◆ WORK ITEM: Each record that follows should be repeated exactly, with no pictures carried over.

◆ INFORMATION PROVIDED:

▶

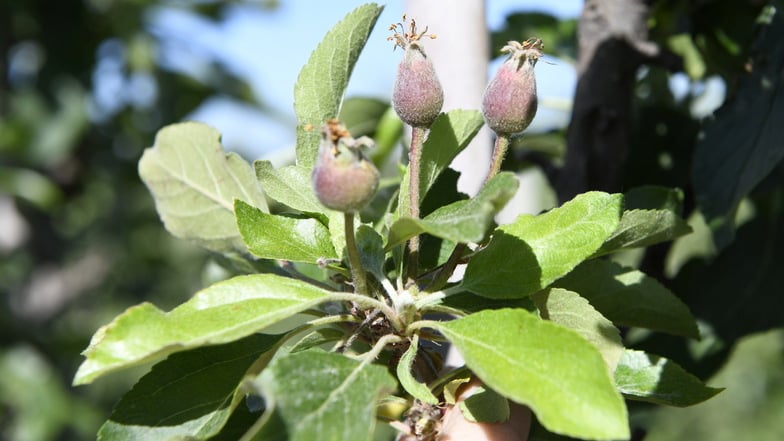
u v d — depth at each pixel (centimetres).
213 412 42
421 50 42
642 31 57
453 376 43
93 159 153
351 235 40
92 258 174
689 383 44
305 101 44
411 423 43
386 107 65
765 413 240
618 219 41
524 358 37
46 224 159
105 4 148
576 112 57
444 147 44
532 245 41
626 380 44
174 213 46
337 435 37
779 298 58
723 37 59
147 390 42
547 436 47
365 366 38
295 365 38
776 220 59
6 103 146
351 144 39
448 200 48
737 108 53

◀

◆ EXPECTED ANSWER:
u v d — depth at each pixel (centimetres).
213 412 42
421 50 42
642 31 57
453 376 43
93 159 153
351 235 40
92 258 174
689 383 44
305 101 44
411 423 43
386 107 65
765 413 240
618 219 41
524 358 37
46 224 159
105 4 148
576 112 57
444 147 44
532 245 41
626 380 44
174 213 46
337 435 37
779 298 58
723 37 59
147 390 42
547 436 47
365 366 38
295 365 38
776 220 59
6 103 146
351 144 39
448 200 48
737 108 53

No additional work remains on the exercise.